Warum aber? Ein EJB Modul ist doch angebunden.

Wenn ich auf das Lib verzichte, und Remote-Interface-Klassen ins EJB-Projekt übertrage, funktioniert alles wunderbar. Ich kann aber leider auf die Lib nicht verzichten, denn über über gleiche Remote-Schnittstelle mehrere EJBs ansprechen möchte. Was mache ich falsch.

Danke im Voraus.


----------



## misterxx (28. Mrz 2011)

Habe MB in dem Web-Projekt gelöscht und neu angelegt. Danach ging es.


----------



## brauner1990 (28. Mrz 2011)

misterxx hat gesagt.:


> Habe MB in dem Web-Projekt gelöscht und neu angelegt. Danach ging es.

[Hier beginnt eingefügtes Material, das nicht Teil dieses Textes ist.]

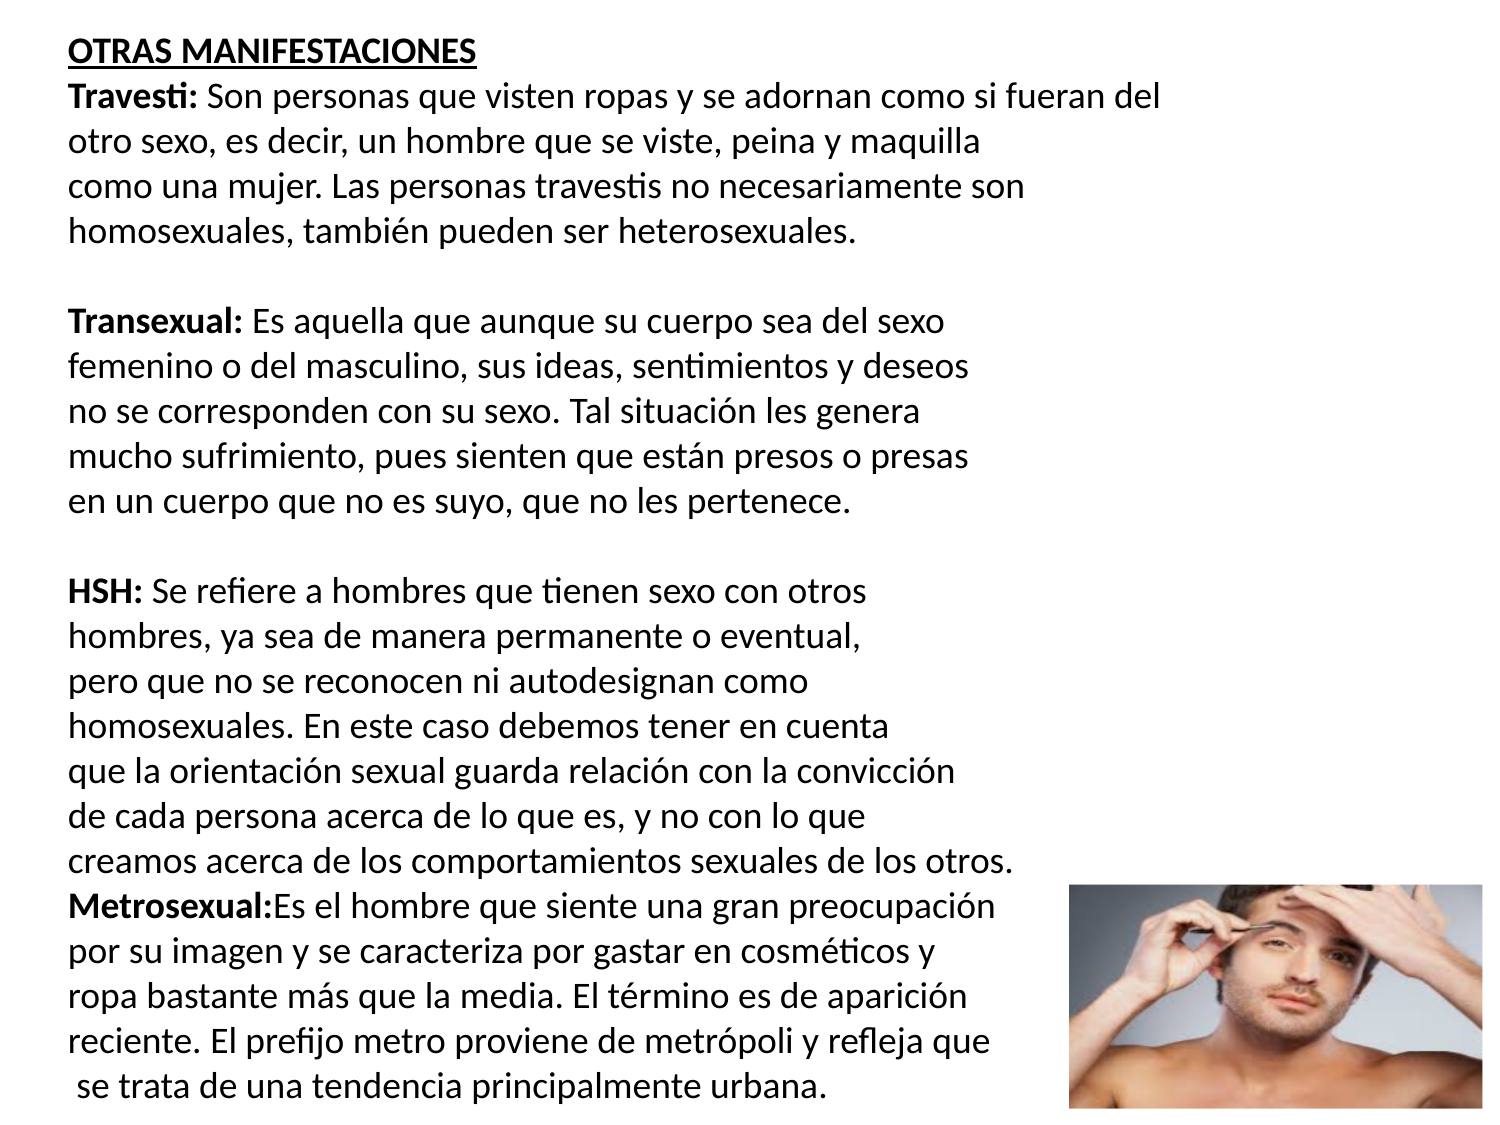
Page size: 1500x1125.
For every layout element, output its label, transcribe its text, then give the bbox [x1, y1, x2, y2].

picture [1069, 881, 1487, 1111]
text_box OTRAS MANIFESTACIONES Travesti: Son personas que visten ropas y se adornan como si fueran del otro sexo, es decir, un hombre que se viste, peina y maquilla como una mujer. Las personas travestis no necesariamente son homosexuales, también pueden ser heterosexuales. Transexual: Es aquella que aunque su cuerpo sea del sexo femenino o del masculino, sus ideas, sentimientos y deseos no se corresponden con su sexo. Tal situación les genera mucho sufrimiento, pues sienten que están presos o presas en un cuerpo que no es suyo, que no les pertenece. HSH: Se refiere a hombres que tienen sexo con otros hombres, ya sea de manera permanente o eventual, pero que no se reconocen ni autodesignan como homosexuales. En este caso debemos tener en cuenta que la orientación sexual guarda relación con la convicción de cada persona acerca de lo que es, y no con lo que creamos acerca de los comportamientos sexuales de los otros. Metrosexual:Es el hombre que siente una gran preocupación por su imagen y se caracteriza por gastar en cosméticos y ropa bastante más que la media. El término es de aparición reciente. El prefijo metro proviene de metrópoli y refleja que se trata de una tendencia principalmente urbana. [53, 0, 1424, 1114]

Also ich freue mich natürlich für dich das es nun funktioniert, aber für micht stellt sich gerade die Frage was ist MB? Ich habe versucht den Fehler zu verstehen, aber hätte nun auf eine fehlende Lib getippt.


----------



## misterxx (28. Mrz 2011)

brauner1990 hat gesagt.:


> Also ich freue mich natürlich für dich das es nun funktioniert, aber für micht stellt sich gerade die Frage was ist MB? Ich habe versucht den Fehler zu verstehen, aber hätte nun auf eine fehlende Lib getippt.



Danke für die Nachfrage. Sorry, mit MB meinte ich ein Managed Bean.


----------



## brauner1990 (28. Mrz 2011)

Danke für das Weiterhelfen, hab echt aufn riesen schlauch gestanden wie es scheint...weil nun ist es total offensichtlich


----------